Sin embargo, lejos de ser meras explosiones de descontento popular, las Primaveras Árabes de comienzos del siglo XXI también contaron con la mentoría, financiación y dirección estratégica de la inteligencia norteamericana, aunque siempre negadas por el gobierno de Barack Obama [2], formaron parte de una caja de herramientas de intervención suave y guerra híbrida utilizada globalmente para incidir en la política interna de países cuyos gobiernos se resisten a la hegemonía de la derecha internacional.

Las actuales protestas en Irán dan la impresión de seguir meticulosamente el mismo libreto, un guion que no se puede leer sin considerar hechos geopolíticos recientes de alto impacto. La visita no publicitada del primer ministro israelí, Benjamín Netanyahu, a Washington, junto con las explícitas declaraciones de Donald Trump y sus aliados sobre la necesidad de apoderarse del control global del petróleo y de territorios estratégicos, dibujan un escenario de máxima presión. La prensa corporativa occidental ha pasado, sin disimulo, de reportar reclamos socioeconómicos iniciales y señalar la represión del gobierno iraní a destacar y promover consignas que exigen explícitamente el retorno del clan Pehlevi al poder, encarnado en su heredero, Reza Pahlavi, quien, de manera nada casual, reside en los Estados Unidos [3] y es promovido activamente desde círculos neoconservadores y Tanques de Pensamiento belicistas en Washington. El objetivo último parece claro: precipitar la caída del líder supremo, el Ayatolá Ali Jamenei para desarticular el complejo entramado de poder revolucionario para instalar un régimen dócil.

Esta jugada es de una urgencia estratégica crucial para Washington y Tel Aviv ya que busca impedir, de raíz, una contundente respuesta iraní a futuras agresiones israelíes o estadounidenses en la región y neutralizar la creciente capacidad de proyección de Teherán. La "Guerra de los Doce Días" del año pasado fue un punto de inflexión: Irán demostró una sorprendente y sofisticada capacidad ofensiva de última tecnología que puso en entredicho la supuesta invulnerabilidad del "Domo de Hierro" y las defensas estadounidenses en la región, alterando la ecuación disuasiva.

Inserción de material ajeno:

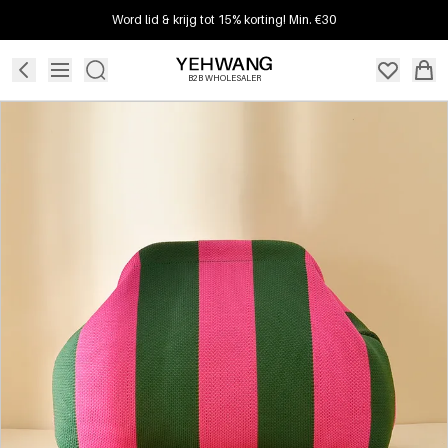
Word lid & krijg tot 15% korting! Min. €30
B2B WHOLESALER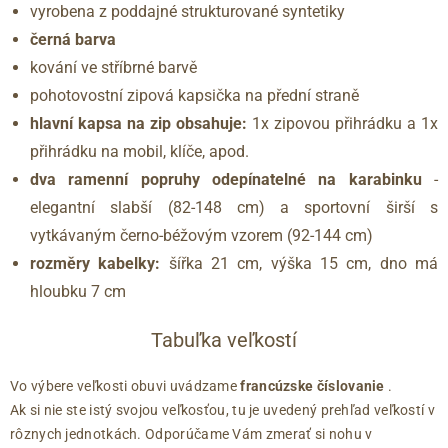
vyrobena z poddajné strukturované syntetiky
černá barva
kování ve stříbrné barvě
pohotovostní zipová kapsička na přední straně
hlavní kapsa na zip obsahuje:
1x zipovou přihrádku a 1x
přihrádku na mobil, klíče, apod.
dva ramenní popruhy odepínatelné na karabinku
-
elegantní slabší (82-148 cm) a sportovní širší s
vytkávaným černo-béžovým vzorem (92-144 cm)
rozměry kabelky:
šířka 21 cm, výška 15 cm, dno má
hloubku 7 cm
Tabuľka veľkostí
Vo výbere veľkosti obuvi uvádzame
francúzske číslovanie
.
Ak si nie ste istý svojou veľkosťou, tu je uvedený prehľad veľkostí v
rôznych jednotkách. Odporúčame Vám zmerať si nohu v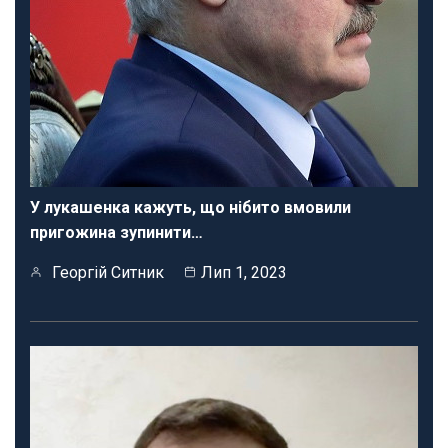
У лукашенка кажуть, що нібито вмовили
пригожина зупинити…
Георгій Ситник
Лип 1, 2023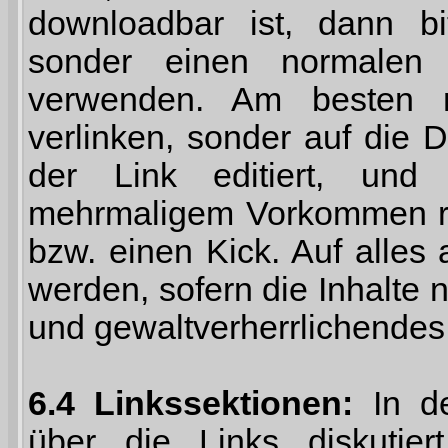
downloadbar ist, dann bit
sonder einen normalen L
verwenden. Am besten n
verlinken, sonder auf die 
der Link editiert, und 
mehrmaligem Vorkommen ris
bzw. einen Kick. Auf alles 
werden, sofern die Inhalte n
und gewaltverherrlichendes 
6.4 Linkssektionen:
In de
über die Links diskutie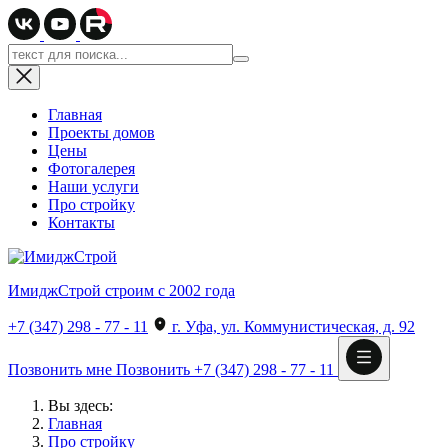
Главная
Проекты домов
Цены
Фотогалерея
Наши услуги
Про стройку
Контакты
ИмиджСтрой
строим с 2002 года
+7 (347) 298 - 77 - 11
г. Уфа, ул. Коммунистическая, д. 92
Позвонить мне
Позвонить
+7 (347) 298 - 77 - 11
Вы здесь:
Главная
Про стройку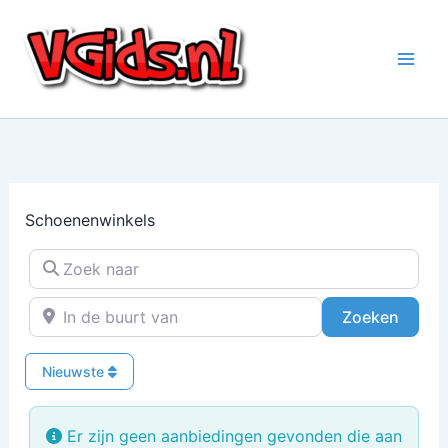
Ga
naar
de
inhoud
Schoenenwinkels
Zoek naar
In de buurt van
Zoeke
Zoeken
Nieuwste
Er zijn geen aanbiedingen gevonden die aan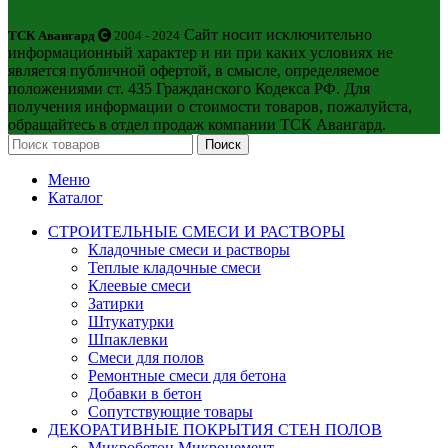
Сайт носит исключительно
ТСК Авангард
2004 - 2024
информационный характер и ни при каких условиях не
является публичной офертой, в смысле, определяемое
положениями ст. 435 Гражданского Кодекса РФ. Для
получения информации о стоимости товаров, пожалуйста,
обращайтесь в отдел продаж компании ТСК Авангард.
Поиск
Меню
Каталог
СТРОИТЕЛЬНЫЕ СМЕСИ И РАСТВОРЫ
Кладочные смеси и растворы
Теплые кладочные смеси
Клеевые смеси
Затирки
Штукатурки
Шпаклевки
Смеси для полов
Ремонтные смеси для бетона
Добавки в бетон
Сопутствующие товары
ДЕКОРАТИВНЫЕ ПОКРЫТИЯ СТЕН ПОЛОВ
Микробетон Микроцемент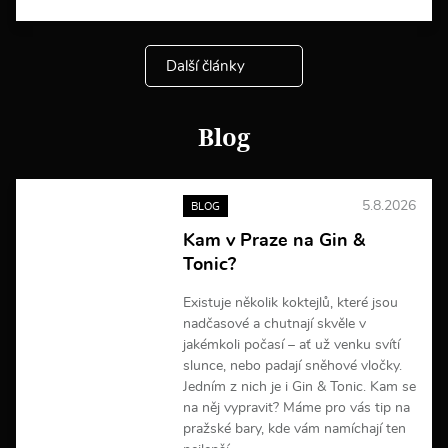
í
c
e
Další články
i
n
f
o
Blog
r
m
a
c
5.8.2026
BLOG
í
Kam v Praze na Gin &
Tonic?
Existuje několik koktejlů, které jsou
nadčasové a chutnají skvěle v
jakémkoli počasí – ať už venku svítí
slunce, nebo padají sněhové vločky.
Jedním z nich je i Gin & Tonic. Kam se
na něj vypravit? Máme pro vás tip na
pražské bary, kde vám namíchají ten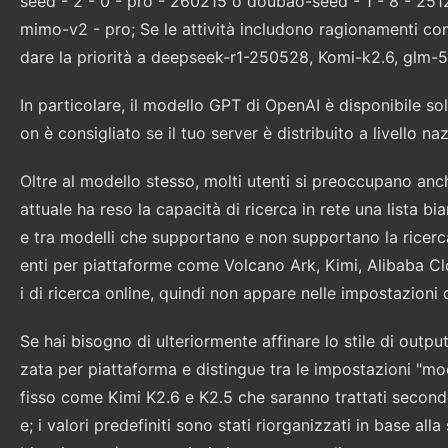
seed - 2 - 0 - pro - 260215 o doubao-seed - 1 - 8 - 25
mimo-v2 - pro; Se le attività includono ragionamenti comple
dare la priorità a deepseek-r1-250528, Komi-k2.6, glm-5
In particolare, il modello GPT di OpenAI è disponibile solo p
on è consigliato se il tuo server è distribuito a livello na
Oltre al modello stesso, molti utenti si preoccupano anch
attuale ha reso la capacità di ricerca in rete una lista 
e tra modelli che supportano e non supportano la ricerca
enti per piattaforme come Volcano Ark, Kimi, Alibaba 
i di ricerca online, quindi non appare nelle impostazioni
Se hai bisogno di ulteriormente affinare lo stile di outp
zata per piattaforma e distingue tra le impostazioni "mod
fisso come Kimi K2.6 e K2.5 che saranno trattati second
e; i valori predefiniti sono stati riorganizzati in base al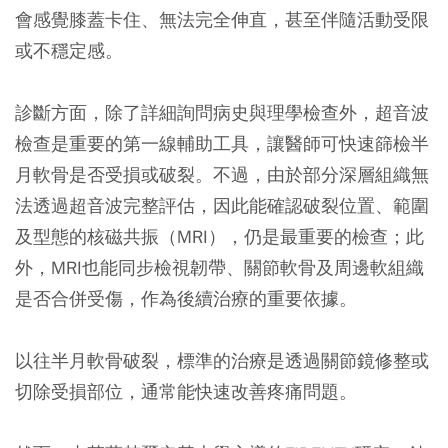
會感覺膝蓋卡住、無法完全伸直，甚至伴隨活動受限
或不穩定感。
診斷方面，除了詳細詢問病史與理學檢查外，超音波
檢查是重要的第一線輔助工具，讓醫師可快速篩檢半
月軟骨是否受損或破裂。不過，由於部分深層組織無
法透過超音波完整評估，因此能確認破裂位置、範圍
及型態的核磁共振（MRI），仍是最重要的檢查；此
外，MRI也能同步檢視韌帶、關節軟骨及周邊軟組織
是否合併受傷，作為後續治療的重要依據。
以往半月軟骨破裂，標準的治療是透過關節鏡修整或
切除受損部位，通常能快速改善疼痛問題。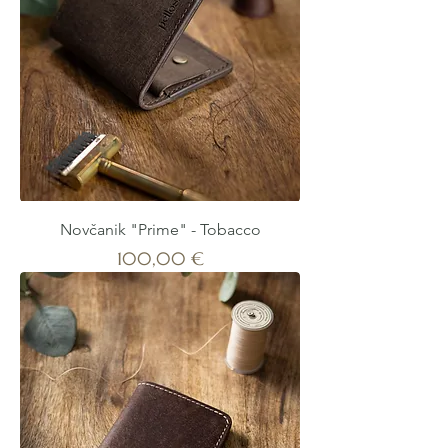
Novčanik "Prime" - Tobacco
Cijena
100,00 €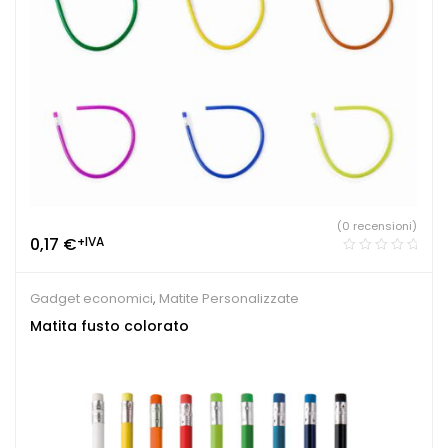
(0 recensioni)
0,17
€
+IVA
Gadget economici
,
Matite Personalizzate
Matita fusto colorato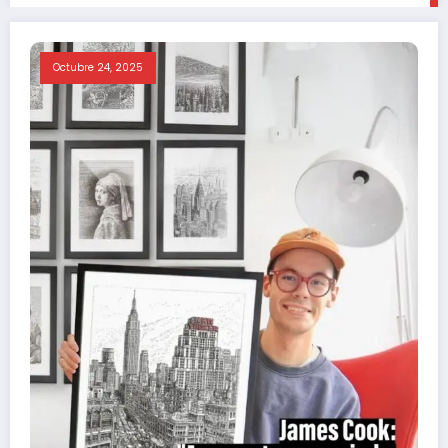
Octubre 24, 2025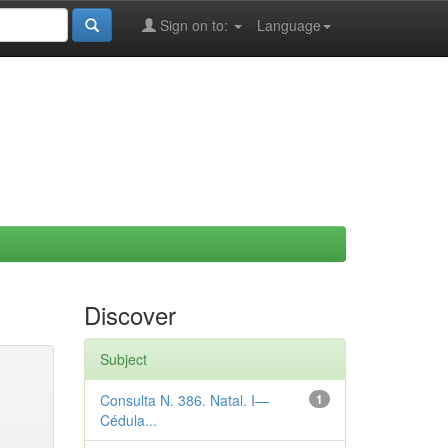
Sign on to:
Language
Discover
Subject
Consulta N. 386. Natal. I—
1
Cédula...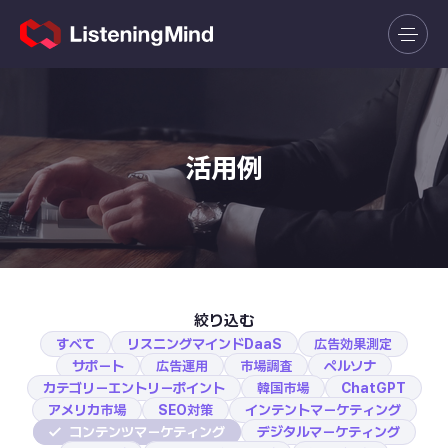
活用例
絞り込む
すべて
リスニングマインドDaaS
広告効果測定
サポート
広告運用
市場調査
ペルソナ
カテゴリーエントリーポイント
韓国市場
ChatGPT
アメリカ市場
SEO対策
インテントマーケティング
コンテンツマーケティング
デジタルマーケティング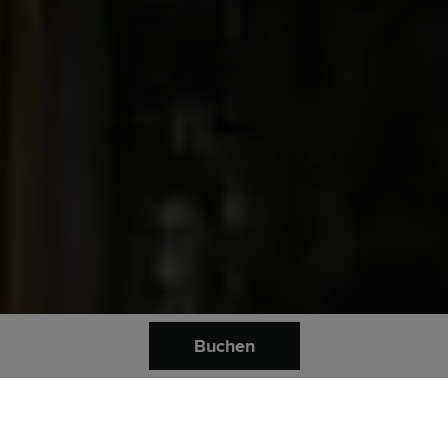
Buchen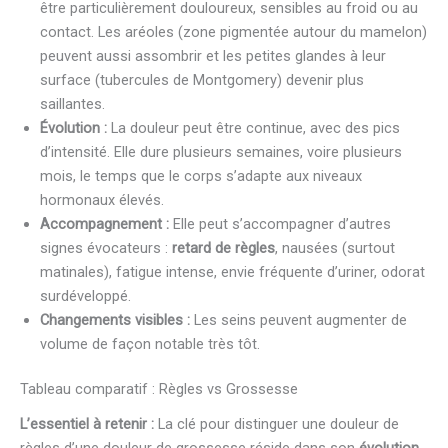
être particulièrement douloureux, sensibles au froid ou au
contact. Les aréoles (zone pigmentée autour du mamelon)
peuvent aussi assombrir et les petites glandes à leur
surface (tubercules de Montgomery) devenir plus
saillantes.
Évolution :
La douleur peut être continue, avec des pics
d’intensité. Elle dure plusieurs semaines, voire plusieurs
mois, le temps que le corps s’adapte aux niveaux
hormonaux élevés.
Accompagnement :
Elle peut s’accompagner d’autres
signes évocateurs :
retard de règles
, nausées (surtout
matinales), fatigue intense, envie fréquente d’uriner, odorat
surdéveloppé.
Changements visibles :
Les seins peuvent augmenter de
volume de façon notable très tôt.
Tableau comparatif : Règles vs Grossesse
L’essentiel à retenir :
La clé pour distinguer une douleur de
règles d’une douleur de grossesse réside dans son
évolution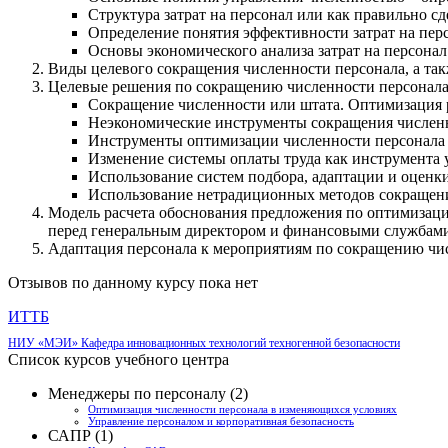
Структура затрат на персонал или как правильно сд
Определение понятия эффективности затрат на перс
Основы экономического анализа затрат на персонал
Виды целевого сокращения численности персонала, а так
Целевые решения по сокращению численности персонала
Сокращение численности или штата. Оптимизация 
Неэкономические инструменты сокращения численно
Инструменты оптимизации численности персонала 
Изменение системы оплаты труда как инструмента 
Использование систем подбора, адаптации и оценки
Использование нетрадиционных методов сокращени
Модель расчета обоснования предложения по оптимизации
перед генеральным директором и финансовыми службами
Адаптация персонала к мероприятиям по сокращению числ
Отзывов по данному курсу пока нет
ИТТБ
НИУ «МЭИ» Кафедра инновационных технологий техногенной безопасности
Список курсов учебного центра
Менеджеры по персоналу (2)
Оптимизация численности персонала в изменяющихся условиях
Управление персоналом и корпоративная безопасность
САПР (1)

Donald Trump, en su esfuerzo por incendiar el mundo, intenta reafirmar una hegemonía en declive, recurriendo, nuevamente, a la manipulación de una "nueva primavera" que corea consignas de democracia y derechos humanos (los mismos derechos que su administración pisotea sistemáticamente dentro y fuera de Estados Unidos). Se trata de un cinismo que no esconde que, para el imperio y sus socios; la soberanía de las naciones es un obstáculo desechable en su camino por el control absoluto de los recursos y las rutas del planeta.